◆ TEXT SHOWN ◆

[Start of section]

The data is as follows, with values per month
#Average monthly temperature
Temp_Davos <- c(-6,-5,2,4,7,15,17,19,13,9,4,0)
Temp_Polenca <- c(10,10,14,17,22,24,26,27,22,19,14,12)
Temp_Basel <- c(1,0,5,9,14,20,23,24,21,14,9,4)
#Hotel occupation
Hotel_Davos <- c(91,89,76,52,42,36,37,39,26,27,68,92)
Hotel_Polenca <- c(13,21,42,64,79,81,86,92,36,23,13,41)
Hotel_Basel <- c(23,82,40,45,39,43,50,95,64,78,9,12)
Create the month variable
Month <- c("Jan", "Feb", "Mar", "Apr", "May", "Jun", "Jul", "Aug", "Sep", "Oct", "Nov", "Dec")
Create the dataframe
HotelOccup <- data.frame(Month, Temp_Davos, Hotel_Davos, Temp_Polenca, Hotel_Polenca, Temp_Basel, Hotel_Basel)
Use the function write.csv() to output the file (note
there is no need to use the argument sep = “.”)
write.csv(HotelOccup, "HotelOccupation.csv")
The output suggests a 0.077 % increase of hotel occupation for each one degree increase in temperature. However, as this increase is not significant (p = 0.883 > 0.05), we therefore cannot show an association between temperature and hotel occupation.
The average hotel occupation is higher in Davos (7.9 %) and Polenca (0.9 %) compared with Basel (reference category). I.e. on average hotel occupation in Basel is 48.3%, in Davos is 56.2% (48.3+7.9) and in Polenca is 49.2% (48.3+0.9).
However, these differences are not significant (p > 0.05). Therefore, the model cannot show a significant difference in hotel occupation between Davos/Polenca and Basel.
The analysis of variance (ANOVA) table tells us that the variable city as a whole did not have a significant association with hotel occupation (as p = 0.75 > 0.05).

[End of section]

◆ QUESTIONS ◆
- a) In the hotel occupation text, name every variable that is assigned a vector built with c().
- b) Echo everything in the hotel occupation text from "Create the month" down to "Hotel_Polenca, Temp_Basel, Hotel_Basel)".
- c) According to the hotel occupation text, what is the average hotel occupation in Basel?
The items that come after this have no role in the work here.

[Collected data]
[Start of section]

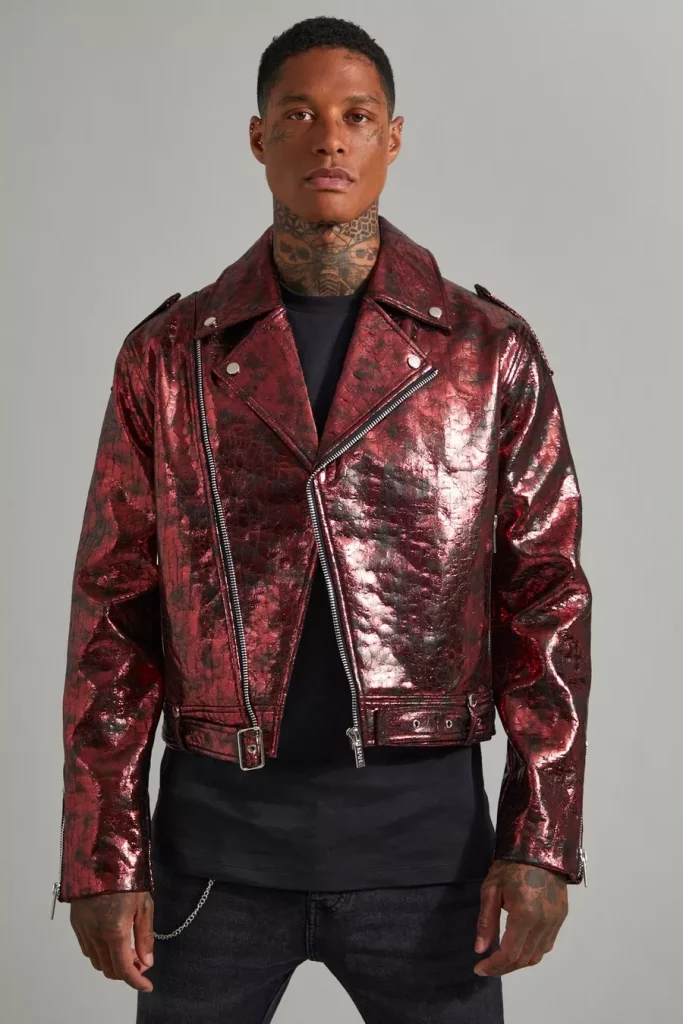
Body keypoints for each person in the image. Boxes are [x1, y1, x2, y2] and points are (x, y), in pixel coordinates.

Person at [52, 15, 592, 1024]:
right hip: (212, 859)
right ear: (258, 137)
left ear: (394, 137)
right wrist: (102, 853)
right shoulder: (170, 354)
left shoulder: (484, 351)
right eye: (298, 115)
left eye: (357, 116)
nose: (329, 139)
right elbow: (113, 611)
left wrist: (540, 839)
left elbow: (546, 601)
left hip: (428, 862)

[End of section]

◆ ANSWERS FOR THE TASKS ◆
- a) Temp_Davos, Temp_Polenca, Temp_Basel, Hotel_Davos, Hotel_Polenca, Hotel_Basel, Month

- b)
Create the month variable
Month <- c("Jan", "Feb", "Mar", "Apr", "May", "Jun", "Jul", "Aug", "Sep", "Oct", "Nov", "Dec")
Create the dataframe
HotelOccup <- data.frame(Month, Temp_Davos, Hotel_Davos, Temp_Polenca, Hotel_Polenca, Temp_Basel, Hotel_Basel)

- c) The average hotel occupation in Basel is 48.3%.